** Opening Supplied material block **

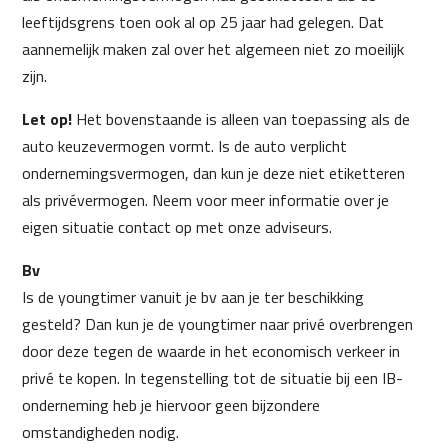
leeftijdsgrens toen ook al op 25 jaar had gelegen. Dat
aannemelijk maken zal over het algemeen niet zo moeilijk
zijn.
Let op!
Het bovenstaande is alleen van toepassing als de
auto keuzevermogen vormt. Is de auto verplicht
ondernemingsvermogen, dan kun je deze niet etiketteren
als privévermogen. Neem voor meer informatie over je
eigen situatie contact op met onze adviseurs.
Bv
Is de youngtimer vanuit je bv aan je ter beschikking
gesteld? Dan kun je de youngtimer naar privé overbrengen
door deze tegen de waarde in het economisch verkeer in
privé te kopen. In tegenstelling tot de situatie bij een IB-
onderneming heb je hiervoor geen bijzondere
omstandigheden nodig.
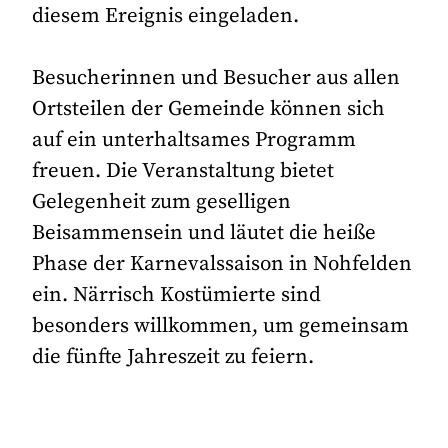
diesem Ereignis eingeladen.
Besucherinnen und Besucher aus allen
Ortsteilen der Gemeinde können sich
auf ein unterhaltsames Programm
freuen. Die Veranstaltung bietet
Gelegenheit zum geselligen
Beisammensein und läutet die heiße
Phase der Karnevalssaison in Nohfelden
ein. Närrisch Kostümierte sind
besonders willkommen, um gemeinsam
die fünfte Jahreszeit zu feiern.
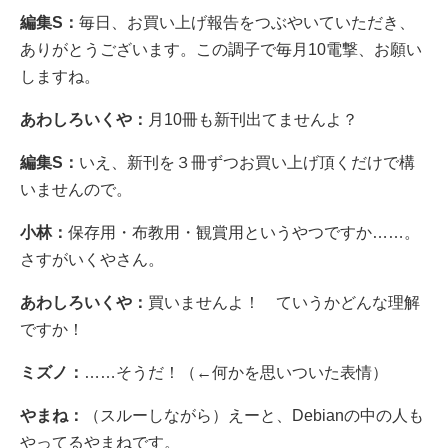
編集S：
毎日、お買い上げ報告をつぶやいていただき、
ありがとうございます。この調子で毎月10電撃、お願い
しますね。
あわしろいくや：
月10冊も新刊出てませんよ？
編集S：
いえ、新刊を３冊ずつお買い上げ頂くだけで構
いませんので。
小林：
保存用・布教用・観賞用というやつですか……。
さすがいくやさん。
あわしろいくや：
買いませんよ！ ていうかどんな理解
ですか！
ミズノ：
……そうだ！（←何かを思いついた表情）
やまね：
（スルーしながら）えーと、Debianの中の人も
やってるやまねです。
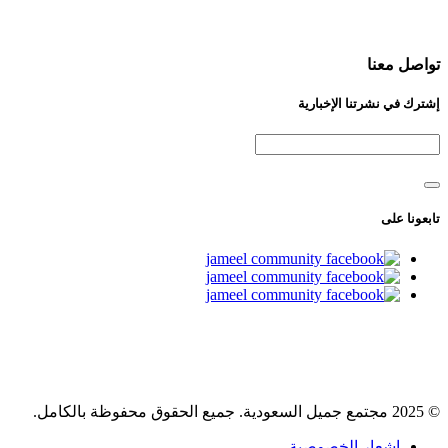
تواصل معنا
إشترك في نشرتنا الإخبارية
تابعونا على
© 2025 مجتمع جميل السعودية. جميع الحقوق محفوظة بالكامل.
إشعار الخصوصية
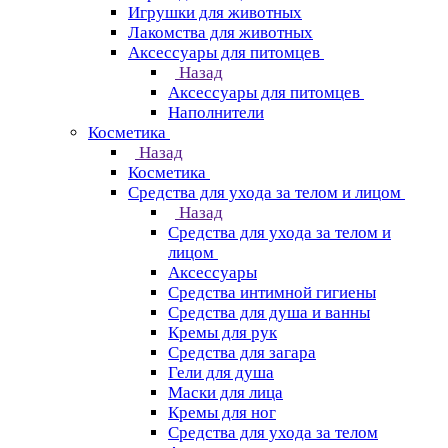
Игрушки для животных
Лакомства для животных
Аксессуары для питомцев
Назад
Аксессуары для питомцев
Наполнители
Косметика
Назад
Косметика
Средства для ухода за телом и лицом
Назад
Средства для ухода за телом и
лицом
Аксессуары
Средства интимной гигиены
Средства для душа и ванны
Кремы для рук
Средства для загара
Гели для душа
Маски для лица
Кремы для ног
Средства для ухода за телом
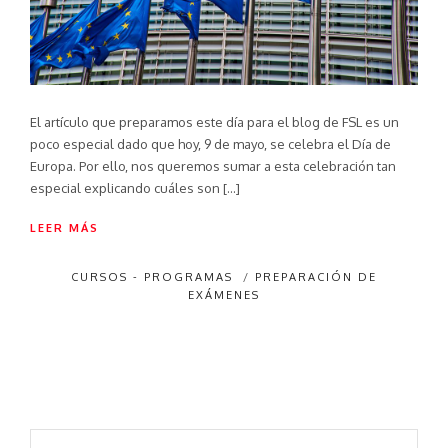
El artículo que preparamos este día para el blog de FSL es un
poco especial dado que hoy, 9 de mayo, se celebra el Día de
Europa. Por ello, nos queremos sumar a esta celebración tan
especial explicando cuáles son […]
LEER MÁS
CURSOS - PROGRAMAS
/
PREPARACIÓN DE
EXÁMENES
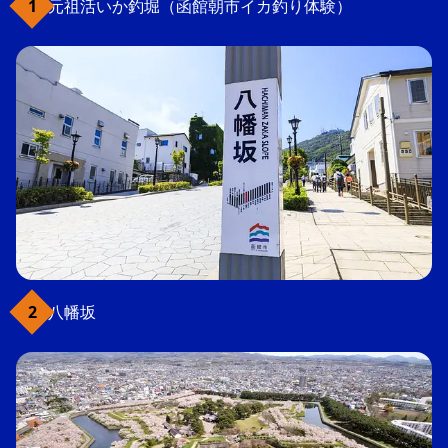
元祖活いか釣堀（函館朝市イカ釣り体験）
八幡坂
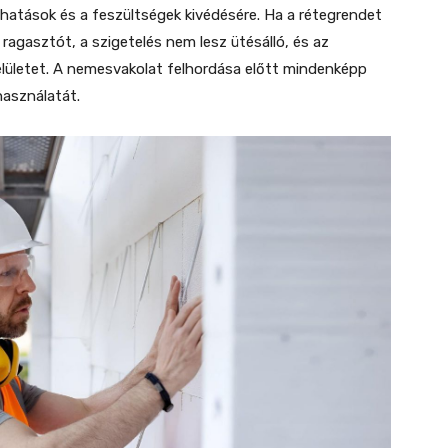
i hatások és a feszültségek kivédésére. Ha a rétegrendet
 ragasztót, a szigetelés nem lesz ütésálló, és az
felületet. A nemesvakolat felhordása előtt mindenképp
használatát.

** Closing Supplied material block **

Activity -> Output, exactly, all the records above; include no pictures.

Exercise result ->
leeftijdsgrens toen ook al op 25 jaar had gelegen. Dat
aannemelijk maken zal over het algemeen niet zo moeilijk
zijn.
Let op!
Het bovenstaande is alleen van toepassing als de
auto keuzevermogen vormt. Is de auto verplicht
ondernemingsvermogen, dan kun je deze niet etiketteren
als privévermogen. Neem voor meer informatie over je
eigen situatie contact op met onze adviseurs.
Bv
Is de youngtimer vanuit je bv aan je ter beschikking
gesteld? Dan kun je de youngtimer naar privé overbrengen
door deze tegen de waarde in het economisch verkeer in
privé te kopen. In tegenstelling tot de situatie bij een IB-
onderneming heb je hiervoor geen bijzondere
omstandigheden nodig.
diesem Ereignis eingeladen.
Besucherinnen und Besucher aus allen
Ortsteilen der Gemeinde können sich
auf ein unterhaltsames Programm
freuen. Die Veranstaltung bietet
Gelegenheit zum geselligen
Beisammensein und läutet die heiße
Phase der Karnevalssaison in Nohfelden
ein. Närrisch Kostümierte sind
besonders willkommen, um gemeinsam
die fünfte Jahreszeit zu feiern.
編集S：
毎日、お買い上げ報告をつぶやいていただき、
ありがとうございます。この調子で毎月10電撃、お願い
しますね。
あわしろいくや：
月10冊も新刊出てませんよ？
編集S：
いえ、新刊を３冊ずつお買い上げ頂くだけで構
いませんので。
小林：
保存用・布教用・観賞用というやつですか……。
さすがいくやさん。
あわしろいくや：
買いませんよ！ ていうかどんな理解
ですか！
ミズノ：
……そうだ！（←何かを思いついた表情）
やまね：
（スルーしながら）えーと、Debianの中の人も
やってるやまねです。
تواصل معنا
إشترك في نشرتنا الإخبارية
تابعونا على
© 2025 مجتمع جميل السعودية. جميع الحقوق محفوظة بالكامل.
إشعار الخصوصية
Игрушки для животных
Лакомства для животных
Аксессуары для питомцев
Назад
Аксессуары для питомцев
Наполнители
Косметика
Назад
Косметика
Средства для ухода за телом и лицом
Назад
Средства для ухода за телом и
лицом
Аксессуары
Средства интимной гигиены
Средства для душа и ванны
Кремы для рук
Средства для загара
Гели для душа
Маски для лица
Кремы для ног
Средства для ухода за телом
El artículo que preparamos este día para el blog de FSL es un
poco especial dado que hoy, 9 de mayo, se celebra el Día de
Europa. Por ello, nos queremos sumar a esta celebración tan
especial explicando cuáles son […]
LEER MÁS
CURSOS - PROGRAMAS
/
PREPARACIÓN DE
EXÁMENES
元祖活いか釣堀（函館朝市イカ釣り体験）
八幡坂
i hatások és a feszültségek kivédésére. Ha a rétegrendet
 ragasztót, a szigetelés nem lesz ütésálló, és az
felületet. A nemesvakolat felhordása előtt mindenképp
használatát.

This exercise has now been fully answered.